» **Geciteerde passage**
════════════════════
Beoordeling door de rechtbank

Waar gaat de zaak over?
Het asielrelaas
2. Eiser legt aan zijn asielaanvraag het volgende ten grondslag. Eiser stelt de Iraanse nationaliteit te hebben en te zijn geboren op [geboortedag] 1989. Eiser komt voor Iran uit in internationale sportwedstrijden en toernooien als bodybuilder. Tijdens één van deze toernooien in Amsterdam heeft eiser van zijn vrouw vernomen dat hij gezocht werd door de Iraanse politie. Eiser had in de sportschool in Iran openlijk kritiek geuit op de Iraanse overheid na de executie van zijn neef. Eiser heeft vervolgens asiel aangevraagd. Eiser heeft verder in Iran op straat en via social media geprotesteerd tegen het Iraanse regime. Daardoor heeft eiser meerdere aanvaringen gehad met de Iraanse geheime dienst, de SEPAH, waarbij hij ook een keer seksueel is misbruikt. Verder gelooft eiser niet in de islam.
Het bestreden besluit
3. Het asielrelaas van eiser bevat volgens verweerder de volgende relevante elementen: 1) identiteit, nationaliteit en herkomst, 2) problemen vanwege politiek gemotiveerde activiteiten en 3) afkeer van de Islam.
3.1.
Verweerder heeft het eerste en het derde element geloofwaardig geacht en het tweede element niet geloofwaardig geacht. Verweerder concludeert daarom dat de asielaanvraag wordt afgewezen.
Wat vindt eiser?
════════════════════
» **Verzamelde gegevens**
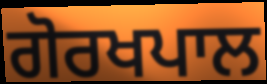
ਗੋਰਖਪਾਲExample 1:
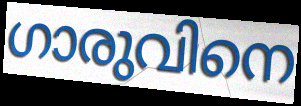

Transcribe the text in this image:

ഗാരുവിനെ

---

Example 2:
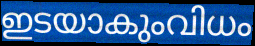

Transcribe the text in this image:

ഇടയാകുംവിധം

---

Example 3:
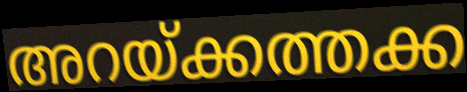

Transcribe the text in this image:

അറയ്ക്കത്തക്ക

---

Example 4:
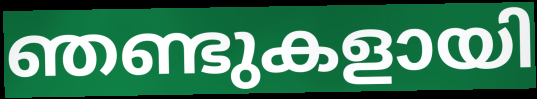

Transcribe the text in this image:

ഞണ്ടുകളായി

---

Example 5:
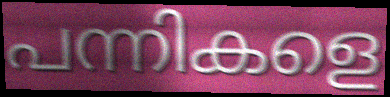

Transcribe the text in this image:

പന്നികളെ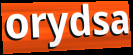
orydsa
════════════════════
» **Opdracht**
Beantwoord deze vragen over de uitspraak in de asielzaak:
(a) In welk jaar is eiser geboren?
(b) In welke stad hoorde eiser van zijn vrouw dat de Iraanse politie hem zocht?
(c) Welk element heeft verweerder niet geloofwaardig geacht?

» **Resultaat opdracht**
(a) 1989
(b) Amsterdam
(c) Het tweede element: problemen vanwege politiek gemotiveerde activiteiten